At that moment, a dog started barking. Not a big dog, a small, yappy dog, starting inside, and then, from the sound of it, moving out on the side stoop. They couldn’t see it, but it sounded like it was barking right at them, and a woman called, “Wayne! There’s somebody out there. Wayne!”
“That’s our guy,” Virgil said. “Let’s go.”
Virgil turned on his jacklight, illuminating the entire cabin and a good piece of the woods around it. Jenkins went right, and Shrake went forward, as Virgil shouted, “Police! Police! D. Wayne Sharf—you’re under arrest!”
Shrake, who’d run ahead, called, “I’ve got the front door, watch the side door, Virg—”
A woman screamed, “Don’t shoot, don’t shoot! We give up.”
Jenkins came in from the dark, into the lighted circle, gun out, to the side door, where a Chihuahua was jumping up and down and barking its tiny heart out. Jenkins peeked in the door and shouted, “Come out of there, keep your hands over your head.
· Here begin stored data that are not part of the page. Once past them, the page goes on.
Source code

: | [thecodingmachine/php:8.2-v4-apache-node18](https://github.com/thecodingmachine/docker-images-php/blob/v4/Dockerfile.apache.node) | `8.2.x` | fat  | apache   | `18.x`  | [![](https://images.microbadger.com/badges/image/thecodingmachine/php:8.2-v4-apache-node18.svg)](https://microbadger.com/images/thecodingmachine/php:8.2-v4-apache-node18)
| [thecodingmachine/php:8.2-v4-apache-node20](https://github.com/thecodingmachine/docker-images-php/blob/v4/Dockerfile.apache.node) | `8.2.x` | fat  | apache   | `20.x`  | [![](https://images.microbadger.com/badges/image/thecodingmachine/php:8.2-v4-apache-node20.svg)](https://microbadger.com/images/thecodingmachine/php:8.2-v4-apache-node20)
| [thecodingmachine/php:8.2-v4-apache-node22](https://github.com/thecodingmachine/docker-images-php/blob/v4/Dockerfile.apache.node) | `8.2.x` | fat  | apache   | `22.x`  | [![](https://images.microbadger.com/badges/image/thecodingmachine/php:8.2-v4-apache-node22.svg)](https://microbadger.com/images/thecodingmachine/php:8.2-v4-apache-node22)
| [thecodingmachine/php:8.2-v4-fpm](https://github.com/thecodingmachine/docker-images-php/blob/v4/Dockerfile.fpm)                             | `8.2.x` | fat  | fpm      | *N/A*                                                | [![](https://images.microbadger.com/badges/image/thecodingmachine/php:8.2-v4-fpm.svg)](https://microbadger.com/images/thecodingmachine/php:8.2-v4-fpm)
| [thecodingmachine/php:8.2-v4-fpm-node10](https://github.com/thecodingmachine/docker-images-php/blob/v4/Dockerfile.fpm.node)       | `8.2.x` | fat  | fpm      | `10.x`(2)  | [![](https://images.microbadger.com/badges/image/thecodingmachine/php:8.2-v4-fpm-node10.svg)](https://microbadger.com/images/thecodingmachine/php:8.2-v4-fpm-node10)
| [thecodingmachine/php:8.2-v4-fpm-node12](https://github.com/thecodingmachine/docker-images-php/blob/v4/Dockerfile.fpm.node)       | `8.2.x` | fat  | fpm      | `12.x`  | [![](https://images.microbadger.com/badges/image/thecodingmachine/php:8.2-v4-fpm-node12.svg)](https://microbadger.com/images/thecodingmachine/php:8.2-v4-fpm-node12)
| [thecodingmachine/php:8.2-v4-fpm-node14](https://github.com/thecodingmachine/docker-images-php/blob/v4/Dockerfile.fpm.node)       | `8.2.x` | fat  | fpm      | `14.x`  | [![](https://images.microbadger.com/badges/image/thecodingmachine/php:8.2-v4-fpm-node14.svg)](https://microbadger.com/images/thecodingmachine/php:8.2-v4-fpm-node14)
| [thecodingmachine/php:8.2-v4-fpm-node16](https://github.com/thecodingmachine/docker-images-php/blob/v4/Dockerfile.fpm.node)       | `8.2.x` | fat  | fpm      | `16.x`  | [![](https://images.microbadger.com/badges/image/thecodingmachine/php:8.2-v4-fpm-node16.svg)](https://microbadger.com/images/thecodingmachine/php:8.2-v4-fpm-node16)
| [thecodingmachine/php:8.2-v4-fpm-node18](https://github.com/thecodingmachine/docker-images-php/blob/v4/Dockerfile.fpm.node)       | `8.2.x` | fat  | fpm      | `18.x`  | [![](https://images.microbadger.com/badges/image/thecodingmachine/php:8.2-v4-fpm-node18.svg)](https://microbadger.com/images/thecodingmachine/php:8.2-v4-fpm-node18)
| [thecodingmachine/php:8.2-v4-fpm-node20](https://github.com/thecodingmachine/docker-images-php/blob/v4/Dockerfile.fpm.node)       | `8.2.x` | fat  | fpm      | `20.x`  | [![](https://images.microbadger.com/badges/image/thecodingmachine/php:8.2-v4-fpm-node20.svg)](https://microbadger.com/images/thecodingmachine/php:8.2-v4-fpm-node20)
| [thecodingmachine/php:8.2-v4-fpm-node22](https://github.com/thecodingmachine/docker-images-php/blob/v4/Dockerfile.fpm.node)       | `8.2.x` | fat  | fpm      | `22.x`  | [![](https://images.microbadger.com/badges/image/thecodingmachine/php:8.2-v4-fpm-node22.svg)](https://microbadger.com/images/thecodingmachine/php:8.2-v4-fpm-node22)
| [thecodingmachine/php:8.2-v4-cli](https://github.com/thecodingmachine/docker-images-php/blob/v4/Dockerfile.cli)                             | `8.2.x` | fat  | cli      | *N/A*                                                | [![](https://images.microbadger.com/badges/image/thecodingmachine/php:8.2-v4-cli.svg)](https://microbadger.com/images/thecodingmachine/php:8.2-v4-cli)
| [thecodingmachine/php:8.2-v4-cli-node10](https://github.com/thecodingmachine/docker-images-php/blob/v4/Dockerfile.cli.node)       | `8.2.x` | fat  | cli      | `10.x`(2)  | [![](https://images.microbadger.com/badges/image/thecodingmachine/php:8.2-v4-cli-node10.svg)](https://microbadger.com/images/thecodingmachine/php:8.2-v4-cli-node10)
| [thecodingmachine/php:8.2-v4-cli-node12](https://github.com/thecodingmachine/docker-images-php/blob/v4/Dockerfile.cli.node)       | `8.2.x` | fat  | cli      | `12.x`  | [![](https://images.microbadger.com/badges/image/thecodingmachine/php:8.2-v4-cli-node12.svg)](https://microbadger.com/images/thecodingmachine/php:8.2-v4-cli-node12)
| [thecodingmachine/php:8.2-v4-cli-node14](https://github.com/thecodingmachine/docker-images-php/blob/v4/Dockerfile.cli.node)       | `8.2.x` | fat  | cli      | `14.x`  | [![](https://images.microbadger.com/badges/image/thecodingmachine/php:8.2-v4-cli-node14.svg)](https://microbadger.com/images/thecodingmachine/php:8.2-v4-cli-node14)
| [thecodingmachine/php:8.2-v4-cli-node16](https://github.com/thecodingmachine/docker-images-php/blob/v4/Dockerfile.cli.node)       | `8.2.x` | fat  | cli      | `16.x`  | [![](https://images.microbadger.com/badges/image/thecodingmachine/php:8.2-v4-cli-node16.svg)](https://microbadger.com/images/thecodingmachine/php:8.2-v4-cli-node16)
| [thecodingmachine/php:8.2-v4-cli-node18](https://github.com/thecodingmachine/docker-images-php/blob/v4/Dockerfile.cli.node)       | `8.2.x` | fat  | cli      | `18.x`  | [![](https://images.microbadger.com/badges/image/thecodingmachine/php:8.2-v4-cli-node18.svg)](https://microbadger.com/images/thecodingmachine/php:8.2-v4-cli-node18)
Come out of there!”
The woman shouted, “I’m coming, I’m coming, don’t shoot me. Don’t hurt my dog.”
The dog was still yapping and the woman appeared at the screen door, hands over her head. She was a large woman, with shoulder-length brown hair, wearing jeans and a long-sleeved man’s shirt. Behind her, they heard a POP! and she half-turned and screamed, “Wayne! Wayne! Come out of there.”
From the front, Shrake shouted, “Fire! There’s a fire!”
Virgil saw the flickering lights of a fire, and the woman bolted out on the porch, stumbled off the side, and fell flat on her face, screaming for her dog. Her hands were empty, and Jenkins grabbed her by the collar of her shirt, and the small dog launched itself at Jenkins’s ankle. Jenkins shook it off and the woman screamed, “Don’t hurt the dog, don’t hurt the dog . . .” and wrenched free and crawled toward the dog, trying to catch it. The dog eluded her and went after Jenkins again.
Jenkins shook it off again and the woman scooped it up as Virgil pushed through the screen door and shouted, “Sharf. Where are you? Sharf?”